This charming and highly attractive pocket watch is a fine example of the skeletonized automaton repeating watches that were so popular during the opening years of the 19th century. The figures flanking the dial are made of chased and engraved multicoloured gold and are based on figures from classical antiquity. When the repeating is activated by depressing the pendant, the two figures seemingly strike two bells in unison with the repeating which is actually sounded on two gongs in the movement. The present watch is elevated to a higher level in featuring two further automatons in addition to the ‘Jaquemart’ figures. At the bottom of the scene, a goat nods its head, the goat is symbolic of the sin of lust and signals to the observer that a secret lies within – by means of a small slide on the case band, the goat panel moves to the side to reveal an erotic scene of a couple on a daybed for the private pleasure of the owner. The scene can be concealed again at will.

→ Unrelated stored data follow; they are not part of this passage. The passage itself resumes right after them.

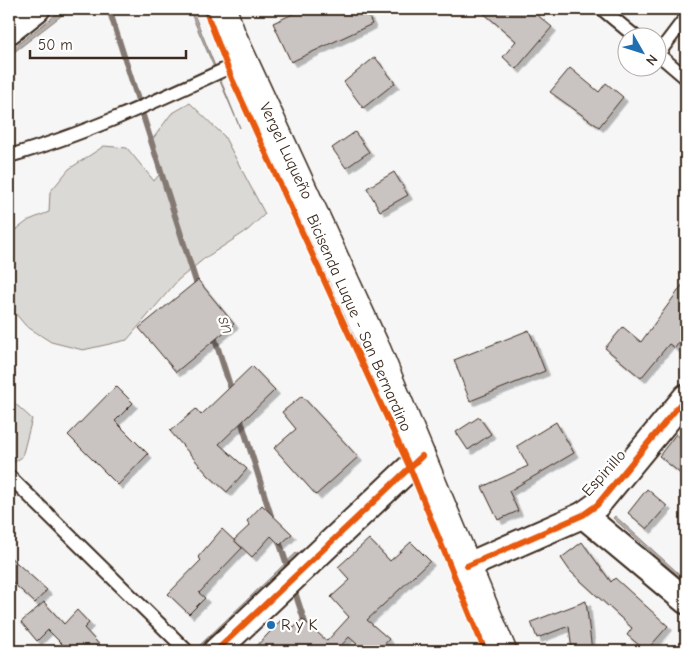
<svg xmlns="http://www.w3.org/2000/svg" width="695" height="660" font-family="'Comic Neue',sans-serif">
<defs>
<filter id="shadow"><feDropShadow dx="4.5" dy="4.5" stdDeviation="0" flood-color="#0004"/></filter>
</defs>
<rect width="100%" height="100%" fill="#f7f6f6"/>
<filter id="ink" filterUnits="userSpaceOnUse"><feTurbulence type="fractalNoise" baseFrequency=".02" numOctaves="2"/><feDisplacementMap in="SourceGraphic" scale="10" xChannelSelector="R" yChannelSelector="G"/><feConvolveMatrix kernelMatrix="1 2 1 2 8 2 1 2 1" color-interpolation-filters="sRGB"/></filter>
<g filter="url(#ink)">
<!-- green -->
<g fill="#dbd9d6" stroke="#8b827a">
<polygon points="202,9 207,9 234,78 414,475 487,651 482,651 401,452 230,79"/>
<polygon points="190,103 224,136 265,214 248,230 205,258 178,280 127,340 83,350 51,342 26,326 9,306 9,235 29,220 49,212 50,192 69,169 104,146 127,148 154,181 163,170 152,140 171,114"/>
<polygon points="9,398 32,419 22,457 9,466"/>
</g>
<!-- water -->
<g fill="#b4aeaa" stroke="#847972">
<polygon points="63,9 70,9 9,56 9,51"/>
<polygon points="189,9 192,9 240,128"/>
<polygon points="615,516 686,580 686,583 613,518"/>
<polygon points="297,552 299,553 202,648 200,645"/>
</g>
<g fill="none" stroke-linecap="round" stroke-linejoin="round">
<!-- stream -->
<g stroke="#847972" stroke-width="6">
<polyline points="109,9 198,288"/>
<polyline points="213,333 233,395"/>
<polyline points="239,414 272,519"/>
<polyline points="278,538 290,574"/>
<polyline points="293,586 307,629"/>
</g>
</g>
<!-- building -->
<g fill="#c9c3c1" stroke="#3b2a1e" filter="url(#shadow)">
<polygon points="304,9 365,9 372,24 291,62 273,23"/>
<polygon points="479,9 530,9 552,27 516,69 503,57 516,41"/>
<polygon points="375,57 395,83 363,108 344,82"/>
<polygon points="570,68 599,92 606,83 623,97 599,127 550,92"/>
<polygon points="355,132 369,152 346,168 332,148"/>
<polygon points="394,172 408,195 380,211 367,188"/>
<polygon points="198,280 234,324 176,372 139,328"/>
<polygon points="686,280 686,333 675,348 669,344 641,378 605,348 623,327 641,342"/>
<polygon points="529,330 545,371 470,401 454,360"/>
<polygon points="252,366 275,390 219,444 247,469 227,492 208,475 170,431 196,409 201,415"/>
<polygon points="116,386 133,403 115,421 148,454 118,485 68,435"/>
<polygon points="302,396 358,457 316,495 274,448 296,429 282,412"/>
<polygon points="479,417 491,434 468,450 456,432"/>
<polygon points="556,422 574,453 509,491 518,511 498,520 482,487 528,466 517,446"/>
<polygon points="676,434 686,442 686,478 659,456"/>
<polygon points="647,489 667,506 647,529 628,513"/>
<polygon points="262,505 292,534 280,545 271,536 252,557 234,540 250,525 247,521"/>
<polygon points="222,529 242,548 199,593 205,598 189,614 168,594 201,560 198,557"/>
<polygon points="369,539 390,561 411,542 430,561 367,620 389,639 379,651 365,651 349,637 337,650 339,651 252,651 283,618 294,628 302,619 327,641 349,617 331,597 350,580 338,567"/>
<polygon points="582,542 611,582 615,578 668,626 646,651 627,635 632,628 570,571 561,558"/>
<polygon points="9,556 47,590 35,603 9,579"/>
<polygon points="586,601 592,651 572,651 569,626 537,638 531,622"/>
<polygon points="44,602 64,624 77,610 89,623 84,628 105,651 69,651 48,630 37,641 21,622"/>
</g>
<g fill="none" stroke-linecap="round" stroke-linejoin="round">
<defs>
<g id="lane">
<polyline points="602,9 637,38"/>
<polyline points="658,54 686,17"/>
<polyline points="658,54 686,78"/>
<path d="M9 156C90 133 167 96 243 61"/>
<polyline points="9,476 187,651"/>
</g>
<g id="street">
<polyline points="9,31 37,9"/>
<polyline points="583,515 686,601"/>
<polyline points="467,566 583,515 597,505 686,397"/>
<polyline points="216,651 422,456"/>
</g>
<polyline id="primary" points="222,9 231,34 376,349 502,651"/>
</defs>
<!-- lane casing -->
<use href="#lane" stroke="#3b2a1e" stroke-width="16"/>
<!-- street casing -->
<use href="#street" stroke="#3b2a1e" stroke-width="29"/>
<!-- primary casing -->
<use href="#primary" stroke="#3b2a1e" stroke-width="31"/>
<!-- lane -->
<use href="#lane" stroke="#fff" stroke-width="12"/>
<!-- street -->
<use href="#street" stroke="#fff" stroke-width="25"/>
<!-- primary -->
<use href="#primary" stroke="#fff" stroke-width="28"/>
<defs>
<g id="cycleway">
<polyline points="205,9 232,79 410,468 485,651"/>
<polyline points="467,566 583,515 597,505 686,397"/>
<polyline points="216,651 422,456"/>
</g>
</defs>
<!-- cycleway casing -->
<use href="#cycleway" stroke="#fff" stroke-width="9"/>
<!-- cycleway -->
<use href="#cycleway" stroke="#e8590c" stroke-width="6"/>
</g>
</g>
<!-- markers -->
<circle fill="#1f6fb2" stroke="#fff" stroke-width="2" cx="271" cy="625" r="5"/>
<g text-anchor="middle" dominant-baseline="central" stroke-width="4.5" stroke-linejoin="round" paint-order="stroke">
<!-- street labels -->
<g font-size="16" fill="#3b2a1e" stroke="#fff">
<text transform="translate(286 151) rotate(65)">Vergel Luqueño</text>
<text transform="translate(359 323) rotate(66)">Bicisenda Luque - San Bernardino</text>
<text transform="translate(604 473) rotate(-48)">Espinillo</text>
</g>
<!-- poi labels -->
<g font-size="16" fill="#3b2a1e" stroke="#fff" text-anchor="start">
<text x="281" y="625">R y K</text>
</g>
<!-- water labels -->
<g font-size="18" font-style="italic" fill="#65584f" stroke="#fff">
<text transform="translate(226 325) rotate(72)">sn</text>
</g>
</g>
<!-- margin -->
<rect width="695" height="660" fill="none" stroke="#fff" stroke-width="30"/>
<rect x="15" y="15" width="665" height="630" fill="none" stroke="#3b2a1e" stroke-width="2" filter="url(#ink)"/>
<!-- north arrow -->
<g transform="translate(642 52) rotate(129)"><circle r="24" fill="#ffffff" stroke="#b1aaa5"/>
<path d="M0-4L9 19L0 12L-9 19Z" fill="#1f6fb2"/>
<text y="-8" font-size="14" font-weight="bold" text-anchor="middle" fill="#3b2a1e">N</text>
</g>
<!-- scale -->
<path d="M30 50v8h156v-8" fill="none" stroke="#3b2a1e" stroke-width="2.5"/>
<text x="38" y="50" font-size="15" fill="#3b2a1e" stroke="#ffffff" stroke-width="4" paint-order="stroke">50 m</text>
</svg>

Jaquemarts have a long tradition and are mentioned in the first edition of the French National Academy's dictionary, which appeared in 1694, with the following definition:
"JAQUEMART. Figure de fer ou de fonte, reprsentant un homme arm, laquelle on met d'ordinaire sur le haut d'une tour pour frapper les heures avec un marteau sur la cloche de l'horloge."
Figure made of solid or cast iron representing a man in arms, which is usually put up on top of a (clock) tower to strike the hours with a hammer onto the bell of the clock."
Watches decorated with the miniature versions of these clock tower ‘men in arms’, particularly when featuring the additional complication of a concealed erotic automaton, such as the present example, are as popular and desirable today as they were in the 19th century.